In a quick response to the white paper Beijing released on Sunday elaborating its stance regarding trade negotiations with the United States, Washington said on Monday it "is disappointed that the Chinese have chosen … to pursue a blame game ..."

At this point, the blame game is centered around who has backtracked on commitments. In its lengthy white paper, Beijing blamed Washington for "backtracking" on three occasions. In its reply, Washington accused Beijing of moving "away from previously agreed-upon provisions" after agreement was reached "on a number of important matters".

Putting who started it and who is pursuing it aside, the blame game is counterproductive, harmful, and potentially dangerous.

Counterproductive because it serves neither party's purpose in maneuvering a win-win pattern of economic and trade ties. Harmful because the exchange of verbal swords does nothing except harden their attitudes to each other, as Singaporean Prime Minister Lee Hsien Loong observed. Potentially dangerous because it is already poisoning broader bilateral relations by spilling over into other areas, such as people-to-people exchanges.

What has set the two sides apart is both believe the other is to blame for the talks breaking down. Beijing insists nothing is agreed upon until everything is.

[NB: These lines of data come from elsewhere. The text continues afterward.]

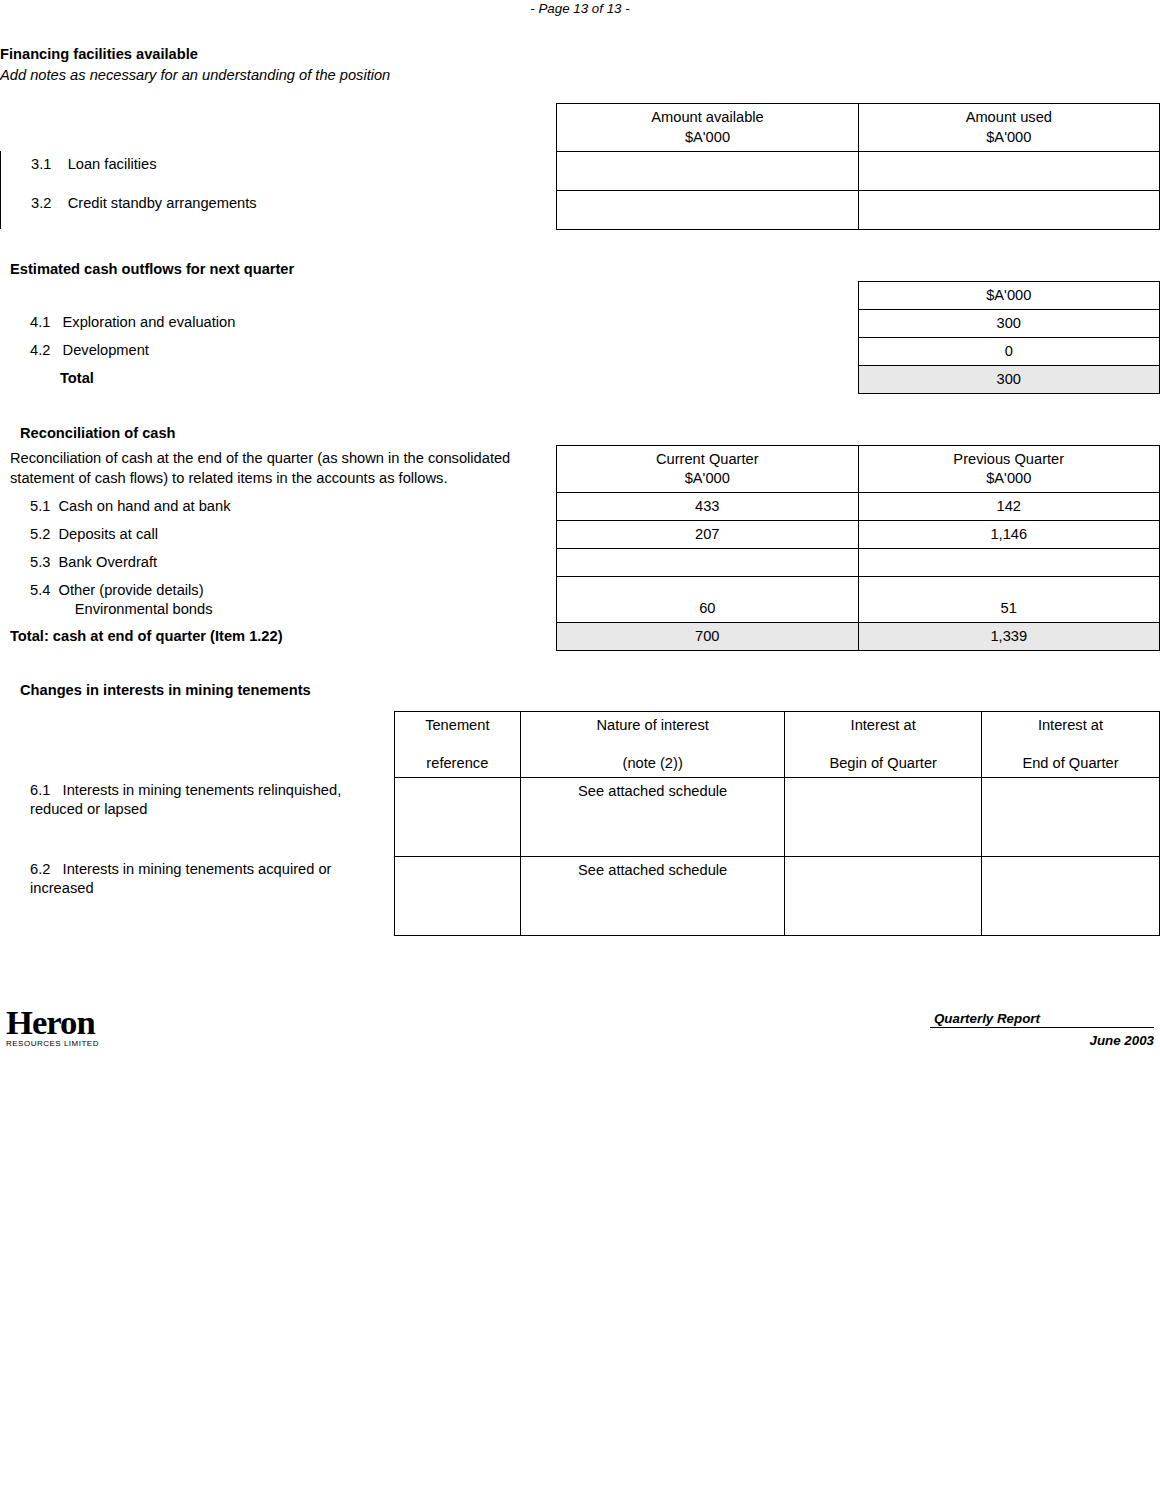- Page 13 of 13 -
Financing facilities available
Add notes as necessary for an understanding of the position
| | Amount available $A'000 | Amount used $A'000 |
| 3.1 Loan facilities | | |
| 3.2 Credit standby arrangements | | |
Estimated cash outflows for next quarter
| | $A'000 |
| 4.1 Exploration and evaluation | 300 |
| 4.2 Development | 0 |
| Total | 300 |
Reconciliation of cash
| Reconciliation of cash at the end of the quarter (as shown in the consolidated statement of cash flows) to related items in the accounts as follows. | Current Quarter $A'000 | Previous Quarter $A'000 |
| 5.1 Cash on hand and at bank | 433 | 142 |
| 5.2 Deposits at call | 207 | 1,146 |
| 5.3 Bank Overdraft | | |
| 5.4 Other (provide details) Environmental bonds | 60 | 51 |
| Total: cash at end of quarter (Item 1.22) | 700 | 1,339 |
Changes in interests in mining tenements
| | Tenement reference | Nature of interest (note (2)) | Interest at Begin of Quarter | Interest at End of Quarter |
| 6.1 Interests in mining tenements relinquished, reduced or lapsed | | See attached schedule | | |
| 6.2 Interests in mining tenements acquired or increased | | See attached schedule | | |
| Heron RESOURCES LIMITED | Quarterly Report June 2003 |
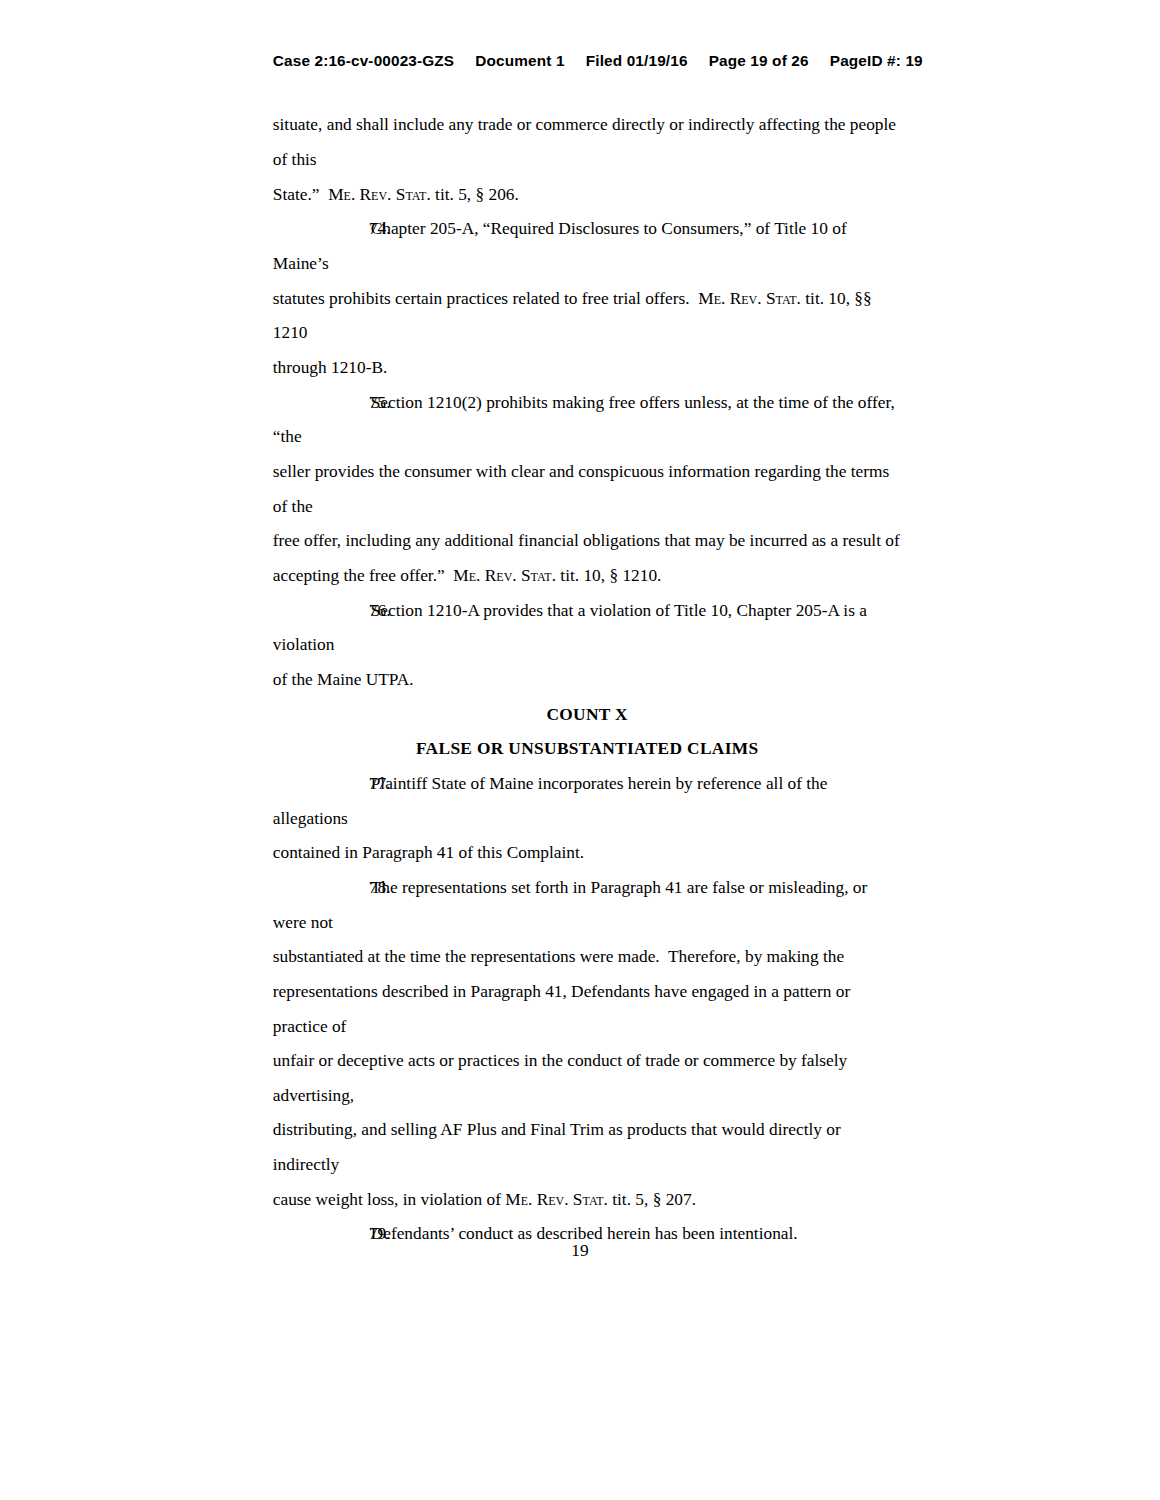Case 2:16-cv-00023-GZS Document 1 Filed 01/19/16 Page 19 of 26 PageID #: 19
situate, and shall include any trade or commerce directly or indirectly affecting the people of this
State.” Me. Rev. Stat. tit. 5, § 206.
74. Chapter 205-A, “Required Disclosures to Consumers,” of Title 10 of Maine’s
statutes prohibits certain practices related to free trial offers. Me. Rev. Stat. tit. 10, §§ 1210
through 1210-B.
75. Section 1210(2) prohibits making free offers unless, at the time of the offer, “the
seller provides the consumer with clear and conspicuous information regarding the terms of the
free offer, including any additional financial obligations that may be incurred as a result of
accepting the free offer.” Me. Rev. Stat. tit. 10, § 1210.
76. Section 1210-A provides that a violation of Title 10, Chapter 205-A is a violation
of the Maine UTPA.
COUNT X
FALSE OR UNSUBSTANTIATED CLAIMS
77. Plaintiff State of Maine incorporates herein by reference all of the allegations
contained in Paragraph 41 of this Complaint.
78. The representations set forth in Paragraph 41 are false or misleading, or were not
substantiated at the time the representations were made. Therefore, by making the
representations described in Paragraph 41, Defendants have engaged in a pattern or practice of
unfair or deceptive acts or practices in the conduct of trade or commerce by falsely advertising,
distributing, and selling AF Plus and Final Trim as products that would directly or indirectly
cause weight loss, in violation of Me. Rev. Stat. tit. 5, § 207.
79. Defendants’ conduct as described herein has been intentional.
19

Washington sees nothing wrong in going ahead with punitive moves while negotiations proceed.

Should the current dispute persist, rather than have their differences settled, the world's two largest economies will find it increasingly difficult to return to the negotiating table. In that case, there is no guarantee they can avoid embarking on a collision course.

It is obvious from both parties' policy statements so far that both remain in favor of constructive engagement as well as a win-win outcome.

But also that their expectations remain divergent: Beijing sees nothing inappropriate in the bilateral economic and trade ties and wants to preserve their "stability", a negotiated agreement to be "equal" and Washington to respect its "sovereignty and dignity". Washington deems the past decades of economic and trade exchanges exclusively favored Beijing, and now wants them, as the US president said, to be the other way round.

Considering Beijing has demonstrated its readiness to address Washington's concerns, the latter should reciprocate in kind, focusing more on balance, rather than a pro-Washington imbalance in order to correct what it believes is a past wrong.

Assigning liabilities for the present impasse entirely to the other is in no way constructive. It always takes two to tango.